Simple prompt: “A starry night in the desert”.

Analysis: Meta wins. While the Dall-E image is imaginative, it looks more like daytime than a “starry night”. The stars are almost entirely a depiction of what I assume is the Milky Way. Kudos to Dall-E for the cacti but the Meta image more closely represents what was requested in the prompt.

Medium complexity prompt: “A suburban high school during the day with a sign reading ‘Groveton High School’”

Analysis: Dall-E wins. Meta is unable to accurately incorporate the text into the image. Not only did Dall-E get the text right, but it also cleverly incorporated a large “G” next to the name in a manner one might expect at a high school.

Complex prompt: “A middle aged man on a sportfishing boat in a fishing chair fighting a wahoo which is jumping out of the water. The Sun is high and the water is deep blue and calm.”

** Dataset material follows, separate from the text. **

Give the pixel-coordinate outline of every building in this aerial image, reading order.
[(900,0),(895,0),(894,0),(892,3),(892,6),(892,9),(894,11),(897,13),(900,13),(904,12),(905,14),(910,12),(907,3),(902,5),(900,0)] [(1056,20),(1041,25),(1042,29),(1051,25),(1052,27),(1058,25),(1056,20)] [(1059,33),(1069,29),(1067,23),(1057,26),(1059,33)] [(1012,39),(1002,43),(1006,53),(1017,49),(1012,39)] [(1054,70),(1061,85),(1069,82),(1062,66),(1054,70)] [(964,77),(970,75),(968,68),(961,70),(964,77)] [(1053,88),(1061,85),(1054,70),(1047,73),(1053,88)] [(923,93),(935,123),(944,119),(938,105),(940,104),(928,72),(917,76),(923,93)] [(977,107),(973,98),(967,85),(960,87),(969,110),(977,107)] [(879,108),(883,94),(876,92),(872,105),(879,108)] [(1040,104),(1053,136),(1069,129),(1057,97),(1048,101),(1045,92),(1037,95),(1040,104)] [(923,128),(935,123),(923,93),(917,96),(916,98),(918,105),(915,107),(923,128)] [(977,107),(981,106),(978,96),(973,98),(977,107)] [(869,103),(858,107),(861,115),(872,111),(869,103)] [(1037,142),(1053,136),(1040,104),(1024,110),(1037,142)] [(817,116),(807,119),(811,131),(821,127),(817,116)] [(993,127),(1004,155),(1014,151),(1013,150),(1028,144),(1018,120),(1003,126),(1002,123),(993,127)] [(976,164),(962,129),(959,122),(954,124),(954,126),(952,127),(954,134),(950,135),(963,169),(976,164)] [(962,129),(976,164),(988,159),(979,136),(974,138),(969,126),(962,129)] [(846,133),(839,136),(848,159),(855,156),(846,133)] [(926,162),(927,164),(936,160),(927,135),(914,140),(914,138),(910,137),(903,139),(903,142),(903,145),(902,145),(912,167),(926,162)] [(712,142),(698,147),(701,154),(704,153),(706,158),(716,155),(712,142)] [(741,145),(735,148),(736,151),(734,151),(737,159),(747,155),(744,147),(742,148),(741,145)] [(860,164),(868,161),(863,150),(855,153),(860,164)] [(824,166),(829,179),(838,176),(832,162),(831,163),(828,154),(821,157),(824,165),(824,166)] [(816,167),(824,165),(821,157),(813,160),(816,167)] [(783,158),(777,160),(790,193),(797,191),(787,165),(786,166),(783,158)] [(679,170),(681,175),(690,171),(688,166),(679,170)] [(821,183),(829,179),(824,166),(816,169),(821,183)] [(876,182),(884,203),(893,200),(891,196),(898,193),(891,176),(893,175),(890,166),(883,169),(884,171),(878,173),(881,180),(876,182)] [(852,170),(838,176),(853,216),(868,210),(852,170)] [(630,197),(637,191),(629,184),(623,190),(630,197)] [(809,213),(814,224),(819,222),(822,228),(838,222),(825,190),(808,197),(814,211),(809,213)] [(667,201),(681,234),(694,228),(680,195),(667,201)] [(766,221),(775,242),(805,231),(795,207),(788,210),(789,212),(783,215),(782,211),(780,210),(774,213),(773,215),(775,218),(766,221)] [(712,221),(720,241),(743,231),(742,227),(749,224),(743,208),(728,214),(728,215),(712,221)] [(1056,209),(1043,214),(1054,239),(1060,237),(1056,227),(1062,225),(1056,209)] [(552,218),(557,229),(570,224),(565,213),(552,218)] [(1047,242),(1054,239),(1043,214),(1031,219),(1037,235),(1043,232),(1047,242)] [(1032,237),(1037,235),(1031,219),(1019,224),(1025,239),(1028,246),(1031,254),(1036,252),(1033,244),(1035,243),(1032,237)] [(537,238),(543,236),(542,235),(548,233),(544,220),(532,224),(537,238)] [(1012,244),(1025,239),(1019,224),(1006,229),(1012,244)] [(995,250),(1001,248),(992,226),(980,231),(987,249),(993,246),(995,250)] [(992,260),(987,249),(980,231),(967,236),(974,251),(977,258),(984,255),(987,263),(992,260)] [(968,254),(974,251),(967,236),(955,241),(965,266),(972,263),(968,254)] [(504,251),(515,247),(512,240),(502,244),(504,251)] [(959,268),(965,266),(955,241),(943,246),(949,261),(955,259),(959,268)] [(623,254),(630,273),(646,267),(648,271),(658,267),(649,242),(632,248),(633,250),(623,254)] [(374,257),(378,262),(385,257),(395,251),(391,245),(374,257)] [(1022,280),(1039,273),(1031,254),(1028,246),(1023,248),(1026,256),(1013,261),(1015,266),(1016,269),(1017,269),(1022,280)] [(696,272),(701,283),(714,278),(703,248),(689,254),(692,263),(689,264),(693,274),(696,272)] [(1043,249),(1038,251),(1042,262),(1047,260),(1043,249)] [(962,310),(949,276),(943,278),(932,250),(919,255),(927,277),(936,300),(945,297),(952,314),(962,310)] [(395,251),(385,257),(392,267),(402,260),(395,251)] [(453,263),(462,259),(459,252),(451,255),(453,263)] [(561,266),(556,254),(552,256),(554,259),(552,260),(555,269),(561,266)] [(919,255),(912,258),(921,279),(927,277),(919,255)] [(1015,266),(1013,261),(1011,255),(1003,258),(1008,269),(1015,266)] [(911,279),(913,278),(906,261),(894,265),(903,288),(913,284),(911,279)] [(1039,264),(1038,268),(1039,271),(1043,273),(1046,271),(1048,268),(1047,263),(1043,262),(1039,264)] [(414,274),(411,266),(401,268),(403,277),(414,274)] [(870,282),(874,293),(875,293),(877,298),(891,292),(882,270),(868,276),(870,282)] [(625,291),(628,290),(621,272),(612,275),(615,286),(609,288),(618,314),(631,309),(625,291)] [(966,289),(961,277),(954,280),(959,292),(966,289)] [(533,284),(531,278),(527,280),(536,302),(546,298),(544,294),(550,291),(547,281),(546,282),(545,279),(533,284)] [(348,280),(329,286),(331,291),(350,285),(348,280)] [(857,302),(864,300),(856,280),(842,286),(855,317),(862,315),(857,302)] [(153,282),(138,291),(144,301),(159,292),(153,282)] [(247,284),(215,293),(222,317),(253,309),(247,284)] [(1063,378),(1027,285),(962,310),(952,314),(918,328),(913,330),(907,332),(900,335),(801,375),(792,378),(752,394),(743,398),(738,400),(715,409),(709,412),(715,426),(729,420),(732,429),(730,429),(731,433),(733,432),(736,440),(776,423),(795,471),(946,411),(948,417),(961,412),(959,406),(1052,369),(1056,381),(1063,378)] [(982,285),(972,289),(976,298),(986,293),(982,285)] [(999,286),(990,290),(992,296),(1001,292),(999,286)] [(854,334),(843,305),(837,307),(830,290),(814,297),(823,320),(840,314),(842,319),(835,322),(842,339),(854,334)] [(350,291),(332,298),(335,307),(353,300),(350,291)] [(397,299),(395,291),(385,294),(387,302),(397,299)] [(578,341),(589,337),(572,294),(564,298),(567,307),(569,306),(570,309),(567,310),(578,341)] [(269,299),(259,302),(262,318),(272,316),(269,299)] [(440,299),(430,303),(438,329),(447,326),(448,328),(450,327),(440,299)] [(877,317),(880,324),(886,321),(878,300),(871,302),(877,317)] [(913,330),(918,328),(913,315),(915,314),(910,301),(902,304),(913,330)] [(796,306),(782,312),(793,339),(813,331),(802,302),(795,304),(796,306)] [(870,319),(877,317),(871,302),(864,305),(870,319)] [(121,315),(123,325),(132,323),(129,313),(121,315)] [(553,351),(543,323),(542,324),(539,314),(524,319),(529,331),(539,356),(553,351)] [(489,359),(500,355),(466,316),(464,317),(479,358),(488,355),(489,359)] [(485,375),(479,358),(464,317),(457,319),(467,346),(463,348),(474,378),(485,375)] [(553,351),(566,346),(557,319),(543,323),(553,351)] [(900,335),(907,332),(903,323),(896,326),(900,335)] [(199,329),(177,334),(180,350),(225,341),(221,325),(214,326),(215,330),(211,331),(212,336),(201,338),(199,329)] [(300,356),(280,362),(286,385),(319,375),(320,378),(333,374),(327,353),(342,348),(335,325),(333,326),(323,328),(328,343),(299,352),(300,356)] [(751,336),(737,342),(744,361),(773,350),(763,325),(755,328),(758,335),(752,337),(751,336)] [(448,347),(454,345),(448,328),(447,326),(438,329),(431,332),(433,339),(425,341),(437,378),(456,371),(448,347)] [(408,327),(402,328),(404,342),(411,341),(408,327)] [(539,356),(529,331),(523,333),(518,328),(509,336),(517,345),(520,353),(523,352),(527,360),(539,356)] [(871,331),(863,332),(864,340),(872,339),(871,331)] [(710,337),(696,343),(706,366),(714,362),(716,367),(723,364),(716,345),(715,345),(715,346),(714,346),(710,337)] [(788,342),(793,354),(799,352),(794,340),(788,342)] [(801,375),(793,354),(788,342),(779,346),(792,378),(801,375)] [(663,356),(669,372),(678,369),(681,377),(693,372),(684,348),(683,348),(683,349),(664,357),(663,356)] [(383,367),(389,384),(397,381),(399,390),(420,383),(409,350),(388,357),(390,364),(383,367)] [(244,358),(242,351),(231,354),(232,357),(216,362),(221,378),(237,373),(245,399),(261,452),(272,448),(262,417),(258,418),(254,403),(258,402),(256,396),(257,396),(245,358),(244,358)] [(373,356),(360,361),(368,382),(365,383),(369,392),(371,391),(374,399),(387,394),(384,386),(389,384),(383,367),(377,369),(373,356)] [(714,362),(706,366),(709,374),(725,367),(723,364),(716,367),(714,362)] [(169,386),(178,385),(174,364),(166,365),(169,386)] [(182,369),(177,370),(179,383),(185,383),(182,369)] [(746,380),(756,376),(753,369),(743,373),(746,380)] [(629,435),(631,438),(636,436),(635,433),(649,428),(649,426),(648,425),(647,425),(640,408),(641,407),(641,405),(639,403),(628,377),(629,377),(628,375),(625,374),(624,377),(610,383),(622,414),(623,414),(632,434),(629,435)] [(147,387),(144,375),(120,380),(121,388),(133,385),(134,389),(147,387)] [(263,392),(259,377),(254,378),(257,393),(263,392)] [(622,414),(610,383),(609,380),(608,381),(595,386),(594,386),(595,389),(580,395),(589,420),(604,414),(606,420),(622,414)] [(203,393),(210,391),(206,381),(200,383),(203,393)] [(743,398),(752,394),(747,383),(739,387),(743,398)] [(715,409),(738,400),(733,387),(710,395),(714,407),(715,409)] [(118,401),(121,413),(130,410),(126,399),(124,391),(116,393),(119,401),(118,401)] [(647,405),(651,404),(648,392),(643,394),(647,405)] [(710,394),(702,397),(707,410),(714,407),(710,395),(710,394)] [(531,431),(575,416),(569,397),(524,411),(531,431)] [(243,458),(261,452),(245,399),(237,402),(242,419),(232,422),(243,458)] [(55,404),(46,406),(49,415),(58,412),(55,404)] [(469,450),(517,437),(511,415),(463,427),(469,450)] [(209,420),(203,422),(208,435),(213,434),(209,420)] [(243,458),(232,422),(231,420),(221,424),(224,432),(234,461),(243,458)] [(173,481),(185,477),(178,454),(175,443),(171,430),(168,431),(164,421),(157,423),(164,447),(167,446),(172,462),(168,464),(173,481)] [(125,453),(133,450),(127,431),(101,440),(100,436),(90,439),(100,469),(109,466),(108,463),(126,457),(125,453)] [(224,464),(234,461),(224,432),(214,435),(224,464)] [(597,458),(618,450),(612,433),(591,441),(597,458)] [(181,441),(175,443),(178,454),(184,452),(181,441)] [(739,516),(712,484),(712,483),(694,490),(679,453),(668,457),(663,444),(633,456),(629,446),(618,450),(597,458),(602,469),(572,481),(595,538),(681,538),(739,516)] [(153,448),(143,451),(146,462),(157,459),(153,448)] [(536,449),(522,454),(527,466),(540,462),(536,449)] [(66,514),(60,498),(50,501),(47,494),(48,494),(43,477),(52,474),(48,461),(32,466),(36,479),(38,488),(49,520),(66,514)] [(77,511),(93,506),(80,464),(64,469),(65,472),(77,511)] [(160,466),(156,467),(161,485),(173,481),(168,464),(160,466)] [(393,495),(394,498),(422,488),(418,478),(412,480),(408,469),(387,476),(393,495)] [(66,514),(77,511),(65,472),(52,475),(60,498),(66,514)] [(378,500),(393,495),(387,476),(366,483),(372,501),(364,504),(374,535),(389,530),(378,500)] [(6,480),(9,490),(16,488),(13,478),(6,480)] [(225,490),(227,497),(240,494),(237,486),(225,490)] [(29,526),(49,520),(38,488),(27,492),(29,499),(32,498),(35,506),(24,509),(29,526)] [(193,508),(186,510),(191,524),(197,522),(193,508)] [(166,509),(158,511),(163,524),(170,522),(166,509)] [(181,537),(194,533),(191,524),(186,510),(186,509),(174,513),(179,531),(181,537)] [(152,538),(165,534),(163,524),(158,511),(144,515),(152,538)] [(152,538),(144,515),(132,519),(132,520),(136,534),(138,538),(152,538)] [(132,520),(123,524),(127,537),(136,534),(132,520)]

Analysis: Both images have significant problems but Dall-E wins. In both cases, the fish is both misplaced and not a wahoo. However, Dall-E has a better representation of the boat and the fisherman. The man isn’t sitting in the Meta version but the fish is more similar to a wahoo than in the Dall-E image.

The Bottom Line

while Ai-based image generation has made great strides, it remains difficult and time consuming to get an accurate image based on a prompt. However, Dall-E was incapable of properly including text with a generated image a month ago and seems quite accurate now. Expect more rapid improvements.